Assim, em 1873, Rosa Cabinda ofereceu ao seu senhor, o Comendador Henrique Halfeld, a quantia de 300 mil réis por sua liberdade. Seu argumento, segundo a professora e pesquisadora Elione Guimarães, foi de que, como já havia se passado algum tempo desde que fora avaliada em 400 mil réis, era natural que houvesse desvalorização. A proposta, no entanto, foi recusada. O proprietário argumentou que não lhe interessava desfazer-se da cativa e que ela valia mais do que os 400 mil réis.
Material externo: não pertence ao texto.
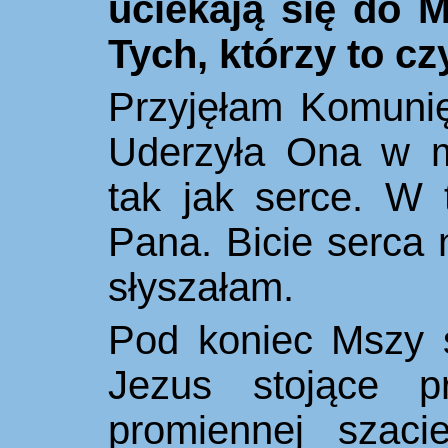
uciekają się do M
Tych, którzy to cz
Przyjęłam Komunię
Uderzyła Ona w m
tak jak serce. W 
Pana. Bicie serca n
słyszałam.
Pod koniec Mszy ś
Jezus stojące p
promiennej szaci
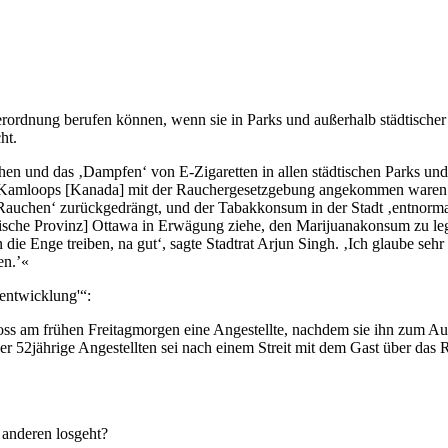
erordnung berufen können, wenn sie in Parks und außerhalb städtischer
ht.
hen und das ‚Dampfen‘ von E-Zigaretten in allen städtischen Parks un
dt Kamloops [Kanada] mit der Rauchergesetzgebung angekommen waren‘, 
Rauchen‘ zurückgedrängt, und der Tabakkonsum in der Stadt ‚entnormal
adische Provinz] Ottawa in Erwägung ziehe, den Marijuanakonsum zu leg
ie Enge treiben, na gut‘, sagte Stadtrat Arjun Singh. ‚Ich glaube sehr
en.’«
entwicklung'“:
ss am frühen Freitagmorgen eine Angestellte, nachdem sie ihn zum Ausdr
er 52jährige Angestellten sei nach einem Streit mit dem Gast über das
n anderen losgeht?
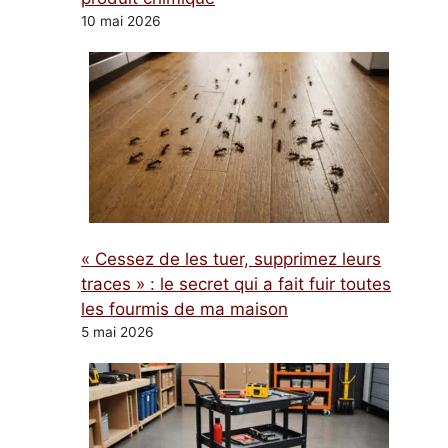
10 mai 2026
« Cessez de les tuer, supprimez leurs
traces » : le secret qui a fait fuir toutes
les fourmis de ma maison
5 mai 2026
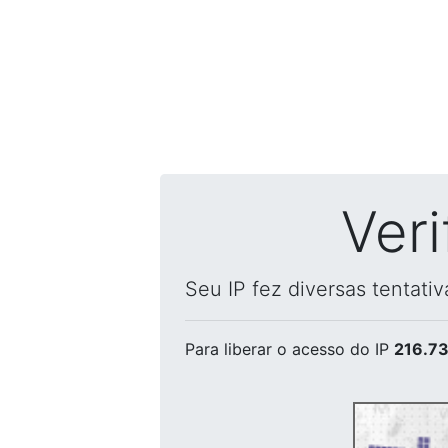
Ver
Seu IP fez diversas tentati
Para liberar o acesso
do IP
216.73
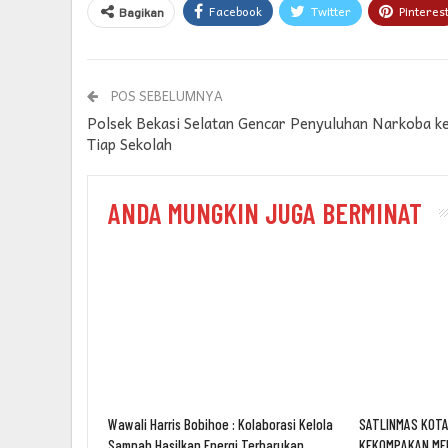
Facebook
Twitter
Pinteres
Bagikan
POS SEBELUMNYA
Polsek Bekasi Selatan Gencar Penyuluhan Narkoba k
Tiap Sekolah
ANDA MUNGKIN JUGA BERMINAT
Wawali Harris Bobihoe : Kolaborasi Kelola
SATLINMAS KOTA
Sampah Hasilkan Energi Terbarukan
KEKOMPAKAN ME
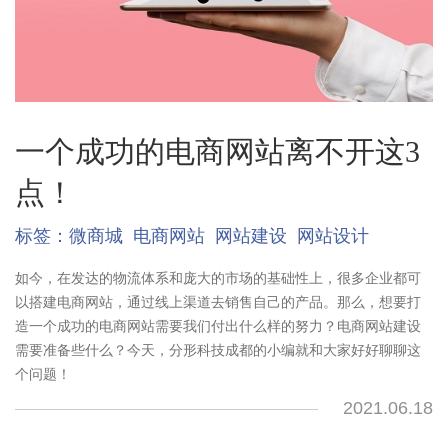
一个成功的电商网站离不开这3
点！
标签：
微商城
电商网站
网站建设
网站设计
如今，在发达的物流体系和庞大的市场的基础性上，很多企业都可
以搭建电商网站，通过线上渠道去销售自己的产品。那么，想要打
造一个成功的电商网站需要我们付出什么样的努力？电商网站建设
需要准备些什么？今天，分形科技成都的小编就和大家好好聊聊这
个问题！
2021.06.18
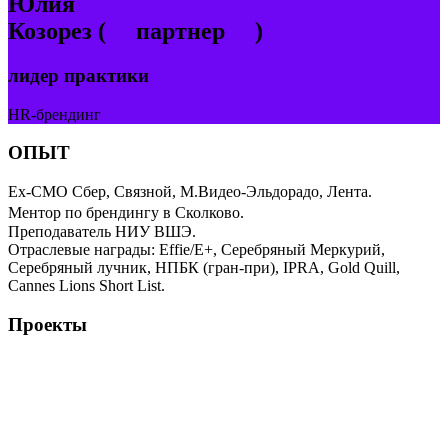
Юлия
Козорез
( партнер )
лидер практики
HR-брендинг
ОПЫТ
Ex-CMO Сбер, Связной, М.Видео-Эльдорадо, Лента.
Ментор по брендингу в Сколково.
Преподаватель НИУ ВШЭ.
Отраслевые награды: Effie/E+, Серебряный Меркурий,
Серебряный лучник, НПБК (гран-при), IPRA, Gold Quill,
Cannes Lions Short List.
Проекты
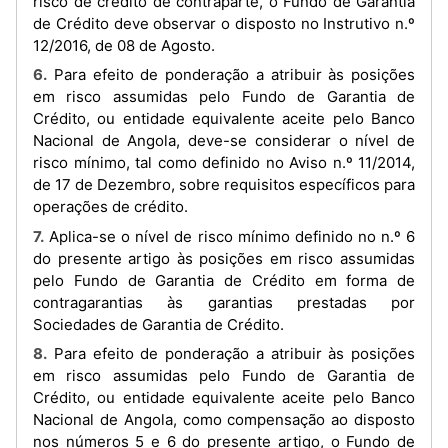
risco de crédito de contraparte, o Fundo de Garantia
de Crédito deve observar o disposto no Instrutivo n.º
12/2016, de 08 de Agosto.
6. Para efeito de ponderação a atribuir às posições
em risco assumidas pelo Fundo de Garantia de
Crédito, ou entidade equivalente aceite pelo Banco
Nacional de Angola, deve-se considerar o nível de
risco mínimo, tal como definido no Aviso n.º 11/2014,
de 17 de Dezembro, sobre requisitos específicos para
operações de crédito.
7. Aplica-se o nível de risco mínimo definido no n.º 6
do presente artigo às posições em risco assumidas
pelo Fundo de Garantia de Crédito em forma de
contragarantias às garantias prestadas por
Sociedades de Garantia de Crédito.
8. Para efeito de ponderação a atribuir às posições
em risco assumidas pelo Fundo de Garantia de
Crédito, ou entidade equivalente aceite pelo Banco
Nacional de Angola, como compensação ao disposto
nos números 5 e 6 do presente artigo, o Fundo de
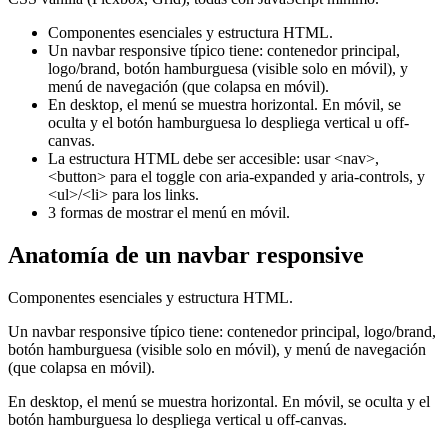
Componentes esenciales y estructura HTML.
Un navbar responsive típico tiene: contenedor principal,
logo/brand, botón hamburguesa (visible solo en móvil), y
menú de navegación (que colapsa en móvil).
En desktop, el menú se muestra horizontal. En móvil, se
oculta y el botón hamburguesa lo despliega vertical u off-
canvas.
La estructura HTML debe ser accesible: usar <nav>,
<button> para el toggle con aria-expanded y aria-controls, y
<ul>/<li> para los links.
3 formas de mostrar el menú en móvil.
Anatomía de un navbar responsive
Componentes esenciales y estructura HTML.
Un navbar responsive típico tiene: contenedor principal, logo/brand,
botón hamburguesa (visible solo en móvil), y menú de navegación
(que colapsa en móvil).
En desktop, el menú se muestra horizontal. En móvil, se oculta y el
botón hamburguesa lo despliega vertical u off-canvas.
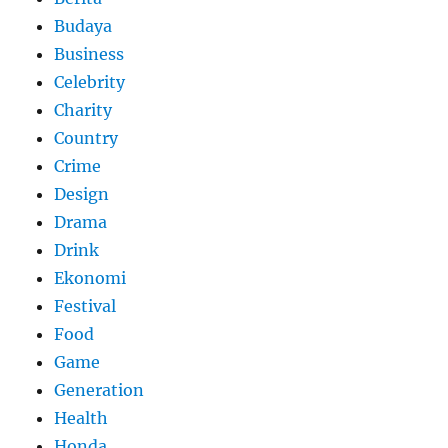
Budaya
Business
Celebrity
Charity
Country
Crime
Design
Drama
Drink
Ekonomi
Festival
Food
Game
Generation
Health
Honda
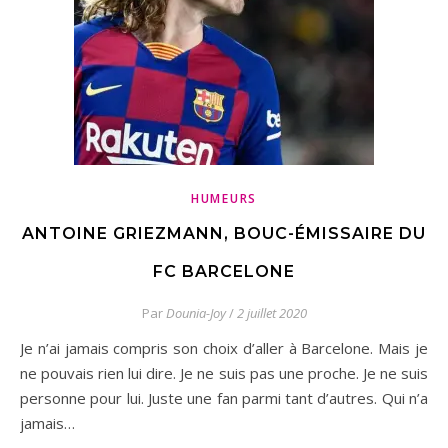
HUMEURS
ANTOINE GRIEZMANN, BOUC-ÉMISSAIRE DU
FC BARCELONE
Par
Dounia-Joy
/
2 juillet 2020
Je n’ai jamais compris son choix d’aller à Barcelone. Mais je
ne pouvais rien lui dire. Je ne suis pas une proche. Je ne suis
personne pour lui. Juste une fan parmi tant d’autres. Qui n’a
jamais…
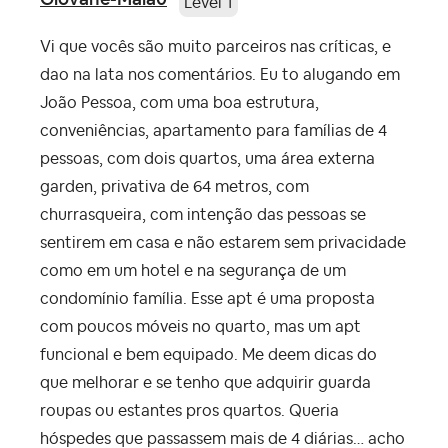
Level 1
Vi que vocês são muito parceiros nas críticas, e
dao na lata nos comentários. Eu to alugando em
João Pessoa, com uma boa estrutura,
conveniências, apartamento para famílias de 4
pessoas, com dois quartos, uma área externa
garden, privativa de 64 metros, com
churrasqueira, com intenção das pessoas se
sentirem em casa e não estarem sem privacidade
como em um hotel e na segurança de um
condomínio família. Esse apt é uma proposta
com poucos móveis no quarto, mas um apt
funcional e bem equipado. Me deem dicas do
que melhorar e se tenho que adquirir guarda
roupas ou estantes pros quartos. Queria
hóspedes que passassem mais de 4 diárias… acho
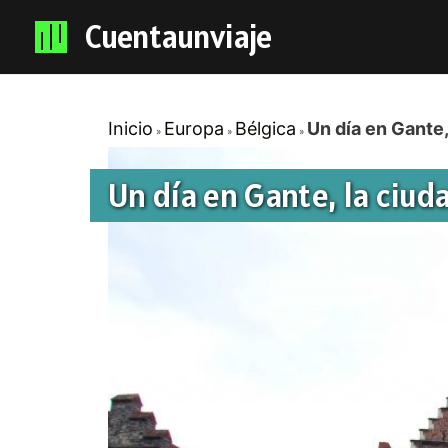
Cuentaunviaje
Inicio
Europa
Bélgica
Un día en Gante,
Un día en Gante, la ciud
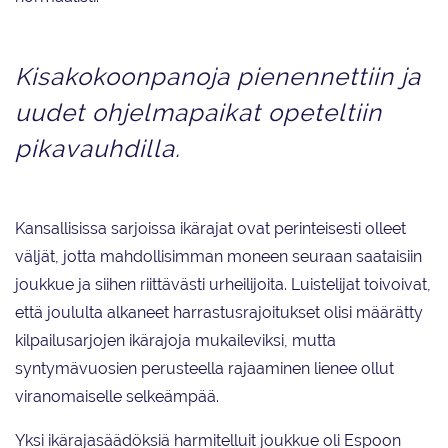
Kisakokoonpanoja pienennettiin ja
uudet ohjelmapaikat opeteltiin
pikavauhdilla.
Kansallisissa sarjoissa ikärajat ovat perinteisesti olleet
väljät, jotta mahdollisimman moneen seuraan saataisiin
joukkue ja siihen riittävästi urheilijoita. Luistelijat toivoivat,
että joululta alkaneet harrastusrajoitukset olisi määrätty
kilpailusarjojen ikärajoja mukaileviksi, mutta
syntymävuosien perusteella rajaaminen lienee ollut
viranomaiselle selkeämpää.
Yksi ikärajasäädöksiä harmitelluit joukkue oli Espoon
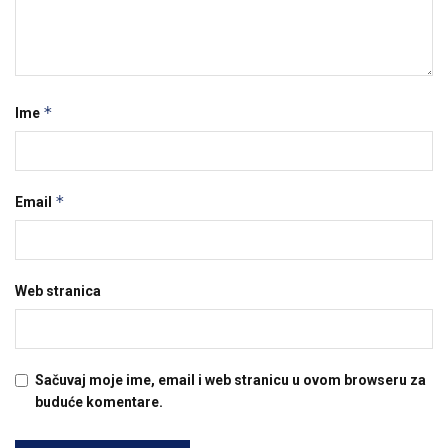
*
Ime
*
Email
Web stranica
Sačuvaj moje ime, email i web stranicu u ovom browseru za
buduće komentare.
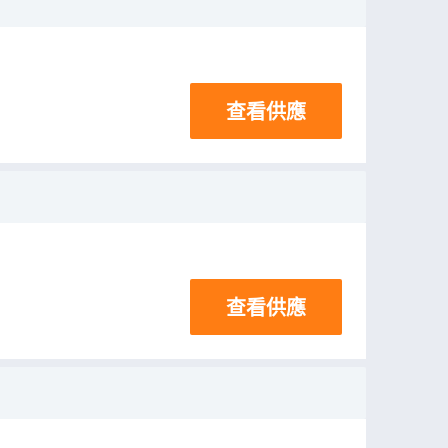
查看供應
查看供應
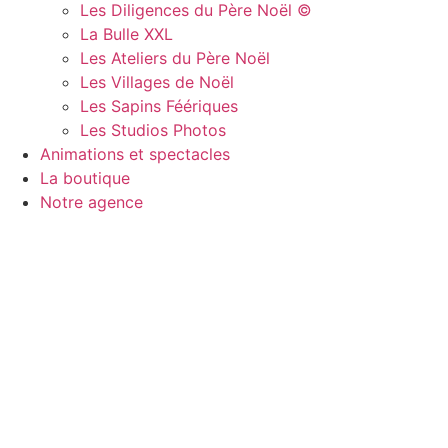
Les Diligences du Père Noël ©
La Bulle XXL
Les Ateliers du Père Noël
Les Villages de Noël
Les Sapins Féériques
Les Studios Photos
Animations et spectacles
La boutique
Notre agence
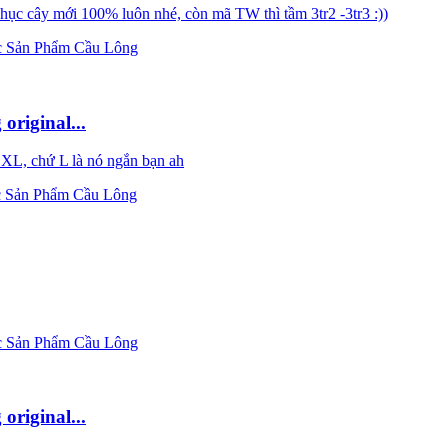
chục cây mới 100% luôn nhé, còn mã TW thì tầm 3tr2 -3tr3 :))
 Sản Phẩm Cầu Lông
original...
 XL, chứ L là nó ngắn bạn ah
 Sản Phẩm Cầu Lông
 Sản Phẩm Cầu Lông
original...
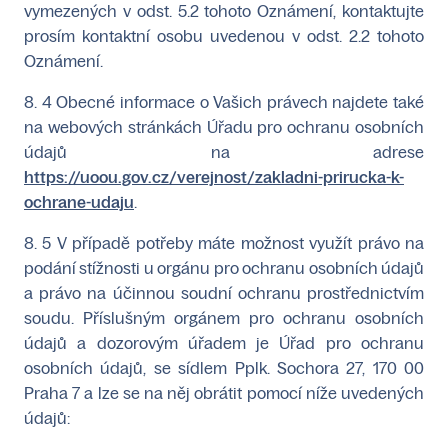
vymezených v odst. 5.2 tohoto Oznámení, kontaktujte
prosím kontaktní osobu uvedenou v odst. 2.2 tohoto
Oznámení.
8. 4 Obecné informace o Vašich právech najdete také
na webových stránkách Úřadu pro ochranu osobních
údajů na adrese
https://uoou.gov.cz/verejnost/zakladni-prirucka-k-
ochrane-udaju
.
8. 5 V případě potřeby máte možnost využít právo na
podání stížnosti u orgánu pro ochranu osobních údajů
a právo na účinnou soudní ochranu prostřednictvím
soudu. Příslušným orgánem pro ochranu osobních
údajů a dozorovým úřadem je Úřad pro ochranu
osobních údajů, se sídlem Pplk. Sochora 27, 170 00
Praha 7 a lze se na něj obrátit pomocí níže uvedených
údajů:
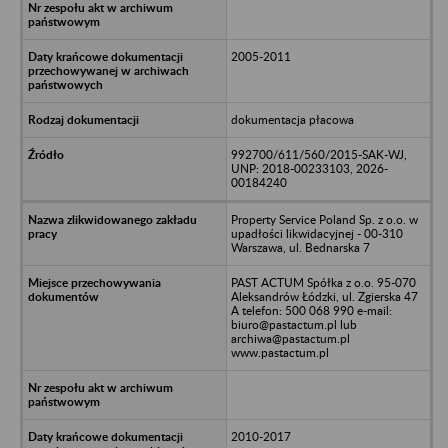
2005-2011
dokumentacja płacowa
992700/611/560/2015-SAK-WJ,
UNP: 2018-00233103, 2026-
00184240
Property Service Poland Sp. z o.o. w
upadłości likwidacyjnej - 00-310
Warszawa, ul. Bednarska 7
PAST ACTUM Spółka z o.o. 95-070
Aleksandrów Łódzki, ul. Zgierska 47
A telefon: 500 068 990 e-mail:
biuro@pastactum.pl lub
archiwa@pastactum.pl
www.pastactum.pl
2010-2017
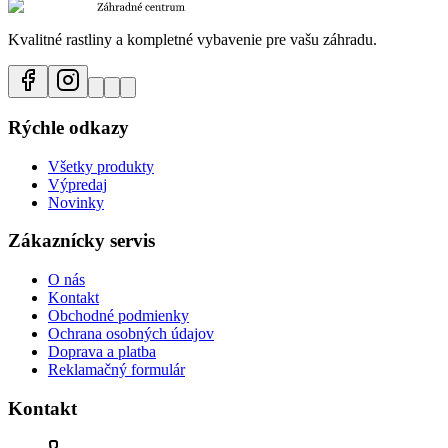
Kvalitné rastliny a kompletné vybavenie pre vašu záhradu.
Rýchle odkazy
Všetky produkty
Výpredaj
Novinky
Zákaznícky servis
O nás
Kontakt
Obchodné podmienky
Ochrana osobných údajov
Doprava a platba
Reklamačný formulár
Kontakt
Rosa recorreu à Justiça, provavelmente amparada por alguns dos filhos de Halfeld, que estavam com relações estremecidas com o pai, explica a pesquisadora. Nova análise do inventário comprovou a avaliação da cativa em 400 mil réis. O comendador recorreu, alegando que, “apesar do defeito físico, ela era excelente doméstica, eficiente nos serviços e hábil mucama”. No entanto, a Justiça manteve a avaliação em 300 mil réis, e Rosa conquistou sua carta de liberdade.